Nested Synchronization and Harmonic Cadences

I was reading David Anderson's weblog and his recent entry on good versus bad variation (which references an earlier blog-entry of mine on the same subject). Apparently this was a recurring theme at the recent Lean Summit in Chicago, and the consensus there was:
  • Organizing for routine work: Drive out variation (and automate profusely)
  • Organizing for innovative work: Encourage variation (and collaborate profusely)

One of the links was to Don Reinertsen's website (he is the author of Managing the Design Factory), and at the top of the page was the "tip of the month" for June 2006 on the subject of Synchronization:
The practical economics of different processes may demand different batch sizes and different cadences. Whenever we operate coupled processes using different cadences it is best to synchronize these cadences as harmonic multiples of the slowest cadence.
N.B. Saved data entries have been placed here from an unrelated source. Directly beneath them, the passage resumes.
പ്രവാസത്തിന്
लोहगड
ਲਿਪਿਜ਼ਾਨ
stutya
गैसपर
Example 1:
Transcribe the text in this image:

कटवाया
You can see this if you consider how you would synchronize the arrival of frequent commuter flights with less frequent long haul flights at an airline hub.

Also, Mary Poppendieck was mentioning "Nested Synchronization" in the Lean Development YahooGroup while she was working on her latest book Implementing Lean Software Development: From Concept to Cash where she advised to use continuous integration and nested synchronization instead of infrequent, big-bang integration.
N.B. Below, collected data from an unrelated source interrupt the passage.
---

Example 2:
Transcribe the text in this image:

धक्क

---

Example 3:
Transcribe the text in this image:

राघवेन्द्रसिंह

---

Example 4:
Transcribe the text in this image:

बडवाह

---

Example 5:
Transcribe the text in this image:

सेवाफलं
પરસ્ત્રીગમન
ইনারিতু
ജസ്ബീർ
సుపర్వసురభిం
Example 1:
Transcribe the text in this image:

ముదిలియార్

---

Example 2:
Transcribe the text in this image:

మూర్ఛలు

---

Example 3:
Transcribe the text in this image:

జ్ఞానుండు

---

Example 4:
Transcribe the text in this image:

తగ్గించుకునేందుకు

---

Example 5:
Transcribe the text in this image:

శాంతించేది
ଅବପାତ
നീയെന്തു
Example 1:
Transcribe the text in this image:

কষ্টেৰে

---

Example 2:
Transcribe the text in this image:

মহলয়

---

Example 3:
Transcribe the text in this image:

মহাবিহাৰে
I think both of these apply directly to "Lean" SCM!
  • Harmonic cadences address nested synchronization of integration/build frequencies, both in the case of
    1. different types of builds (private build, integration build, release build), and ...
    2. different levels of builds (component builds, product-builds)
    3. and also in the case of connected supplier/consumer "queues" where builds or components are received from an (internal or external) supplier and incorporated into our own product/components builds.

  • Harmonic cadences would also address release cycle planning for a product-line of products that are releases of multiple (internal & external) component releases.

  • Nested synchronization would seem to apply to branching structures where development branches feed into integration/release branches and their relation to mainline branches, and the direction and frequency with which changes get merged or propagated across codelines.

Of course, when you can manage without the "nesting", that is ideal for continuous integration. Continuous integration together with test-driven development seems to approximate what Lean calls one piece flow. An article from Strategos discusses when one-piece flow is and isn't applicable.

In the context of SCM, particularly continuous integration and TDD, one piece flow would correspond to developing the smallest possible testable behavior, then integrating it once it is working, and then doing the next elementary "piece", and so on. This is typically bounded by:
  1. the time it takes to [correctly] code the test and the behavior
  2. the time it takes to sync-up (merge) your code with the codeline prior to building+testing it, and ...
  3. the time it takes to verify (build + test) the result
Working in such extremely fine-grained increments might not always work well if the one-piece-flow cycle-time was dominated by the time to sync-merge or to build+test, and/or if it always had a substantially disruptive/destabilizing effect on the codeline.

In those two cases, if the time/cost "hit" was more or less the same (independent of the size/duration of the change), then since the penalty per "batch" is roughly the same for a batch-size of one piece as it is for a larger batch-size, then it makes sense to develop in larger increments before integrating and committing your code to the codeline.